There are two reasons behind this campaign:
First, Hezbollah is trying to deflect the collective blame for the port explosion because reports showed that the ammonium nitrate belonged to the Syrian regime. As no one in Lebanon can deny Hezbollah’s close relationship with Syria the militia needs a scapegoat.
Second, Hezbollah wants to make sure that the army commandment does not try to regain any of the institution’s independence now that all state institutions are facing collapse amid security challenges.
As it unfolds, this issue will force itself on the Joe Biden administration, because the US continues to give support, and aid to the LAF.
Hezbollah has always tried to influence LAF security and military decisions, but Joseph Aoun has started to slowly distance himself from the Lebanese president Michel Aoun, and other militia allies.
A long-term, and significant reason why Hezbollah is attacking the army commander, is because Joseph Aoun has presidential ambitions.

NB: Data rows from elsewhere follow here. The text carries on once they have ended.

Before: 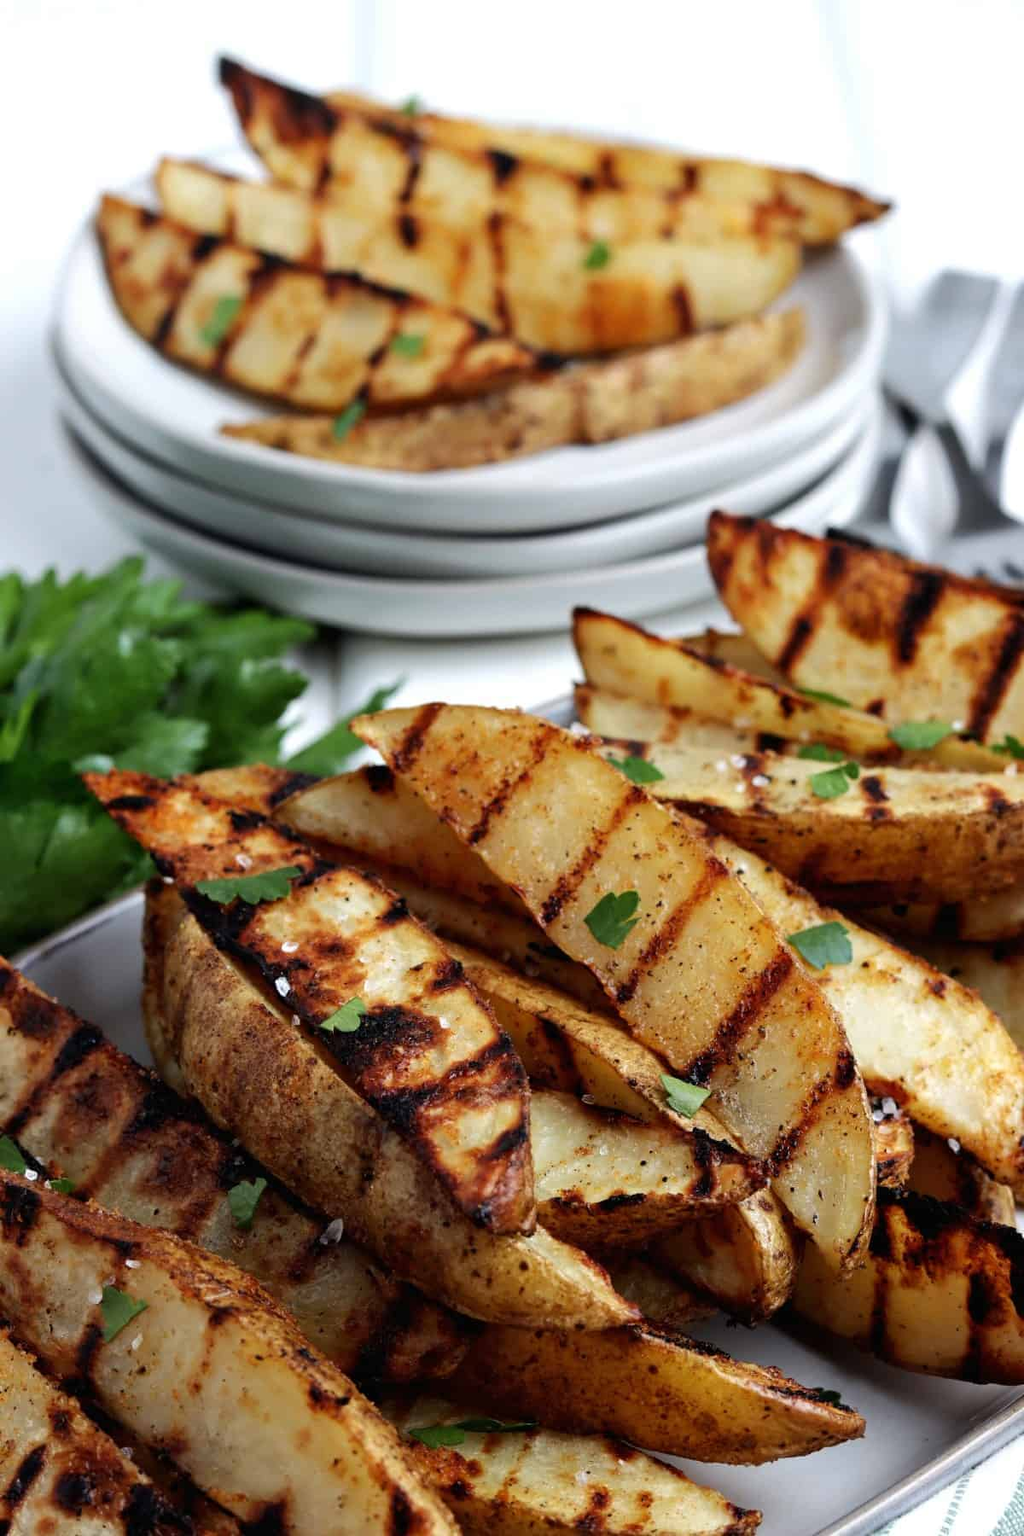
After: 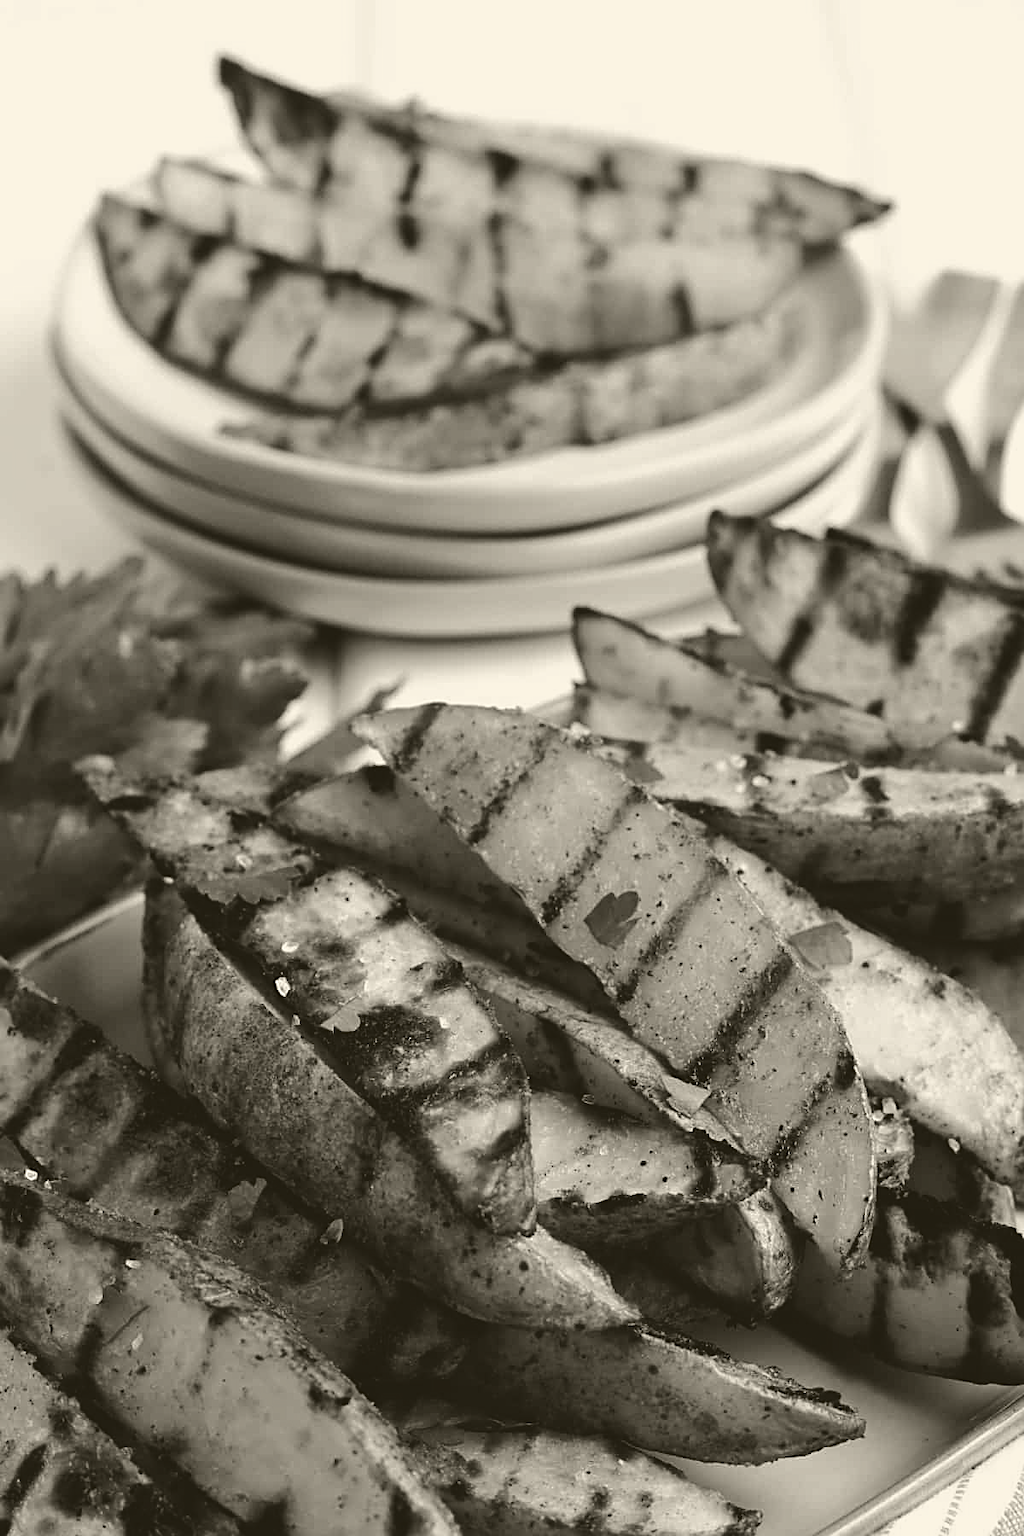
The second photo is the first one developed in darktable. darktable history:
exposure: exposure 0.6 EV, compensate highlight preservation false
sharpen: on, module defaults
colorize: hue 41.44°, saturation 22%, source mix 60%, lightness 10.61%
tone equalizer: -8 EV -0.75 EV, -7 EV -0.7 EV, -6 EV -0.6 EV, -5 EV -0.4 EV, -3 EV 0.4 EV, -2 EV 0.6 EV, -1 EV 0.7 EV, +0 EV 0.75 EV, edges refinement/feathering 500, mask exposure compensation -1.57 EV, preserve details no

With a good relationship with the US it makes him a stronger candidate than Hezbollah’s choice for presidency, the MP, Gebran Bassil, who was recently sanctioned by the US presidency.

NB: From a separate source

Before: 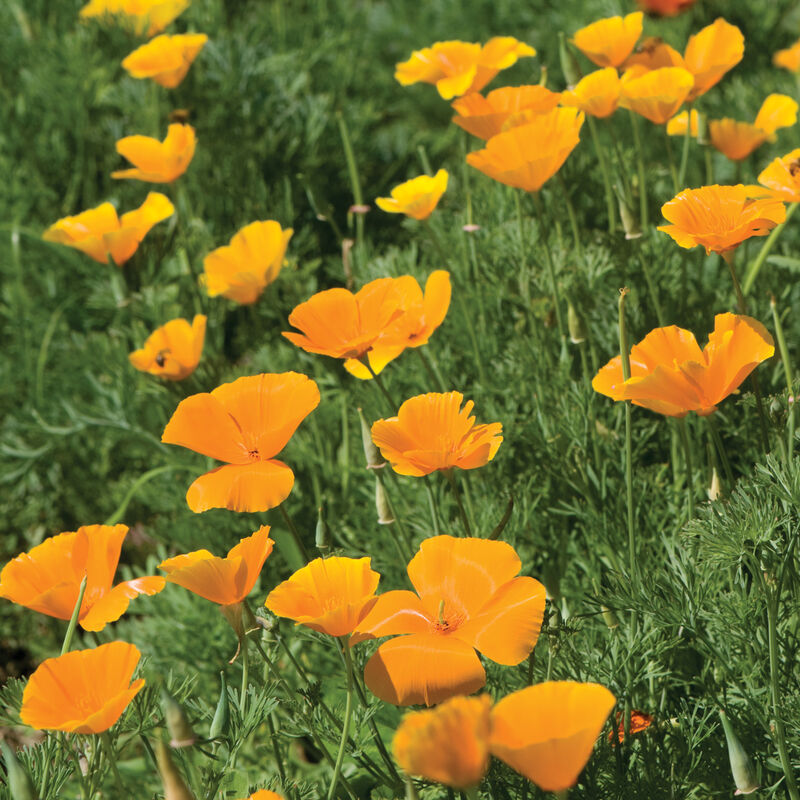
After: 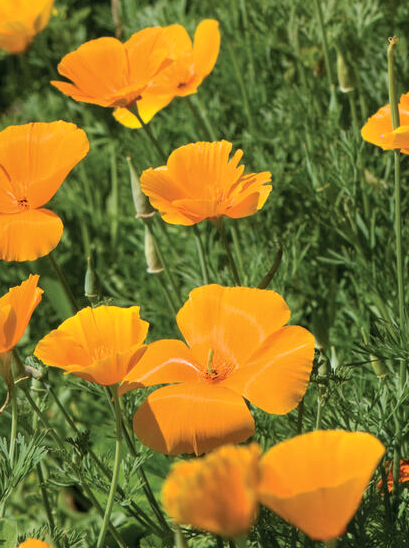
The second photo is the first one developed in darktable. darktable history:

The Lebanese army is probably the only institution in Lebanon that is still diverse, and enjoys a considerable level of trust and respect among the Lebanese people and the international community. This in spite of Hezbollah’s deep infiltration of the institution and its brigades. With the security and social collapse facing Lebanon, many in the international community, and mainly from Europe and the US are coordinating directly with the army to distribute aid and humanitarian assistance.

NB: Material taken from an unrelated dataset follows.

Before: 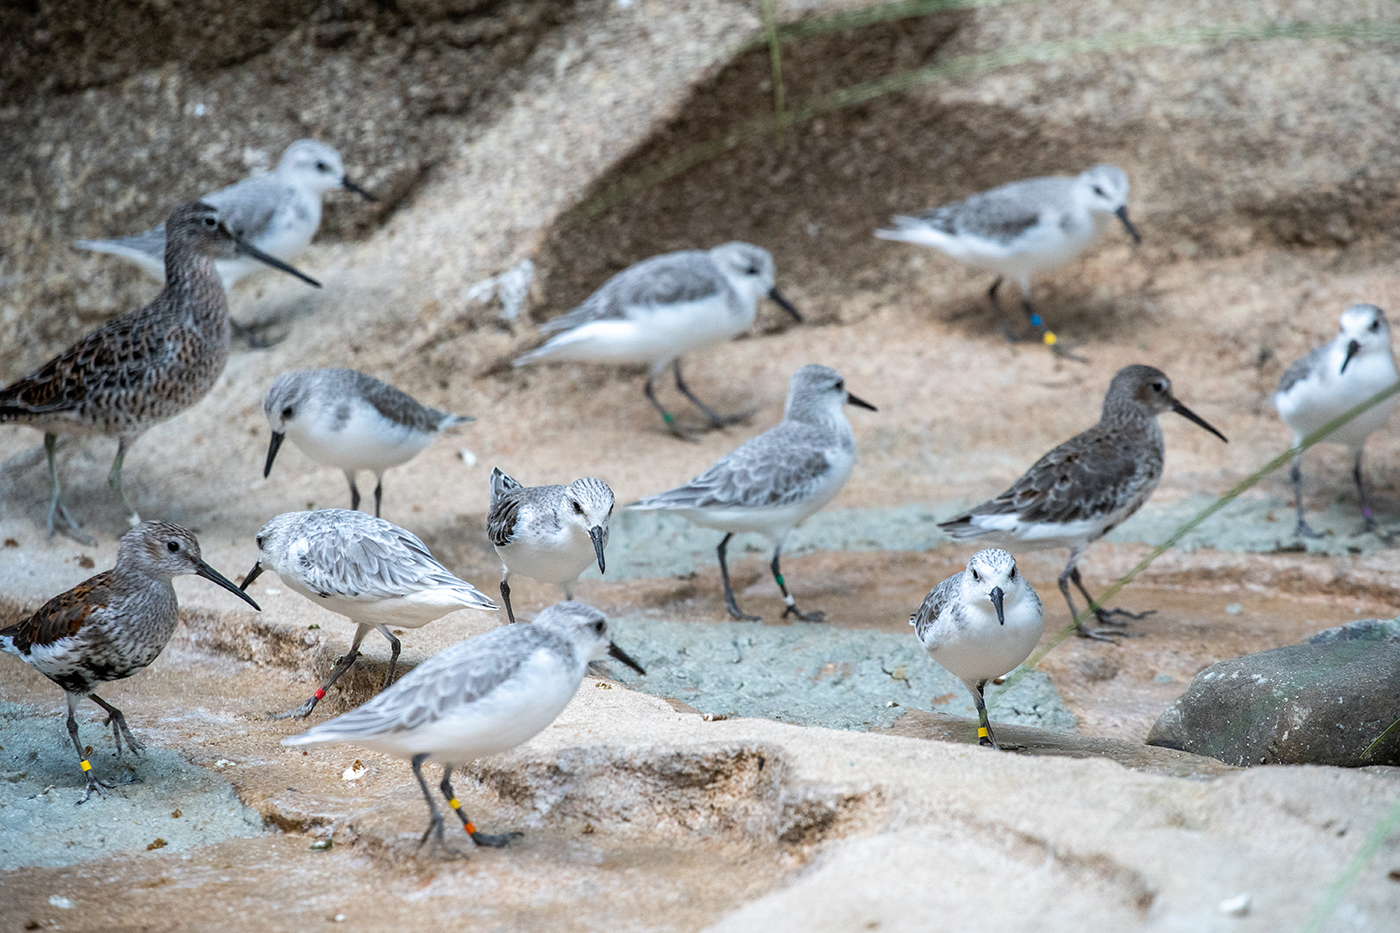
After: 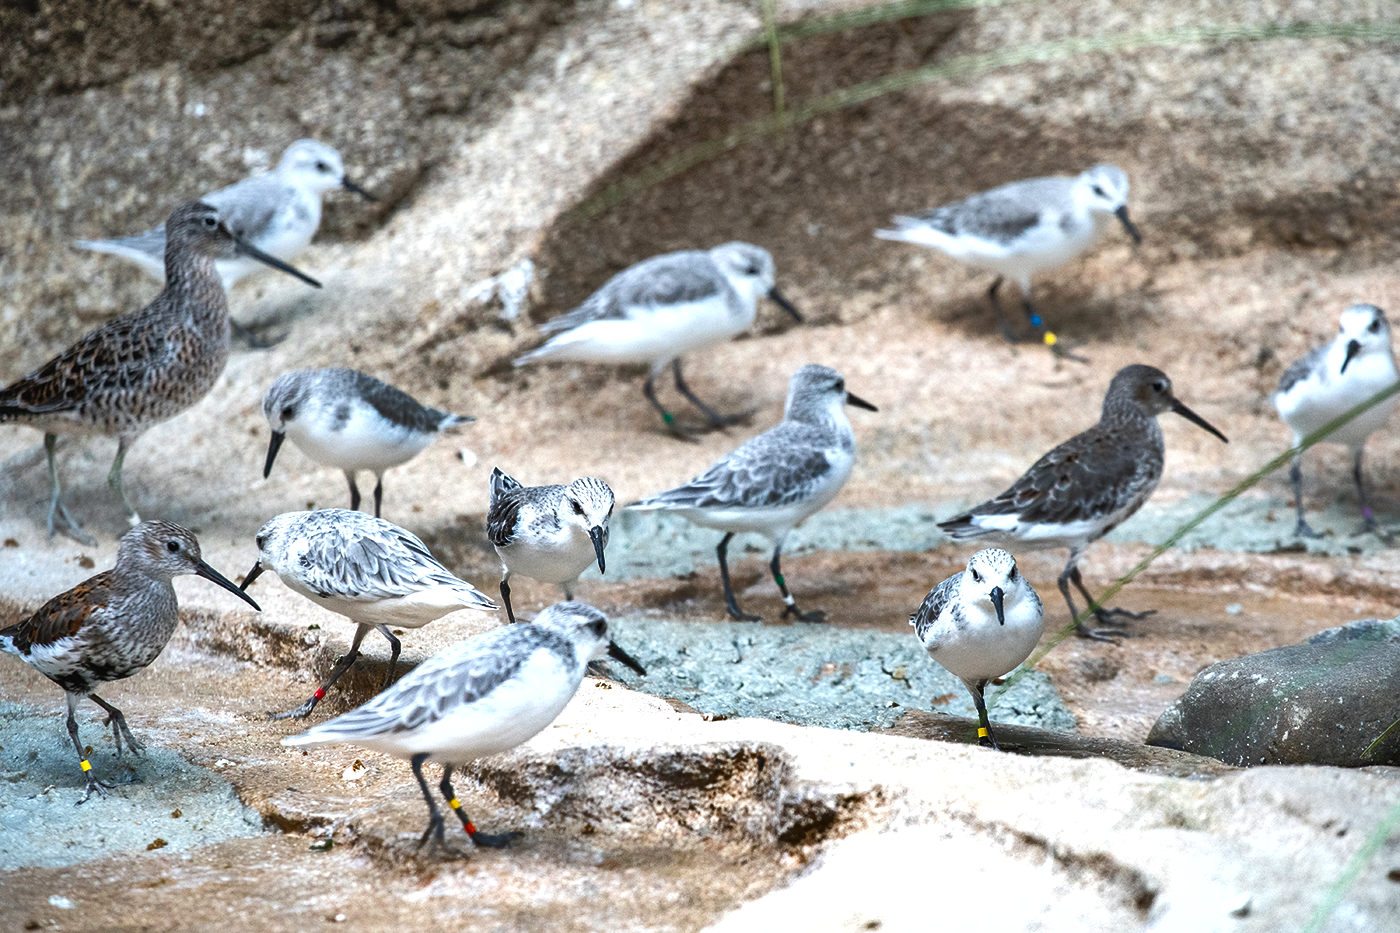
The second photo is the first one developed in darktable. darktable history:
exposure: black level correction -0.002, exposure 0.54 EV, compensate highlight preservation false
shadows and highlights: shadows 60, highlights -60.23, soften with gaussian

Meanwhile, Hezbollah’s financial crisis increases and its access to state institutions are no longer lucrative, but from some income sources, such as from the Ministry of Health, for example.
There are several implications that could result from the attacks on the LAF commander. Several are significant.
First, if the LAF leadership succumbed to Hezbollah’s threats, distanced itself from the US, and fully joined the Iranian axis in Lebanon, then the US might reconsider its help to it. Considering the financial crisis facing Lebanon and all its institutions, with this aid required more than ever. The US will also lose its leverage in Lebanon, with the LAF losing its integrity, and trustworthiness within the international community.
Second, Joseph Aoun could resist Hezbollah’s attacks for now, keeping his distance from public dynamics, and a low-profile until building new relations with the Biden administration happen. This maintains the status quo, and the attacks will continue.
Third, Joseph Aoun could stand up to the group, and enforce LAF’s institutional power and independence, without jeopardizing freedom of speech and expression. Hezbollah is testing the army, and as a new US administration enters the fray, Joseph Aoun may draw a red line.
This scenario could lead to a division within the institution. Both the LAF and Hezbollah require loyalty from their commanders and generals, and Lebanon could end up with a divided institution, with one supported by the West, and the other by Iran.
That is not ideal, as past experience show that a divided institution backfires on Lebanon’s fragile security. Therefore, it is wise that the international community acts on two levels: stand with LAF and empower it against Hezbollah, while make public the findings of international and local investigations of the port explosion, and show once and for all who’s responsible, and should be held accountable.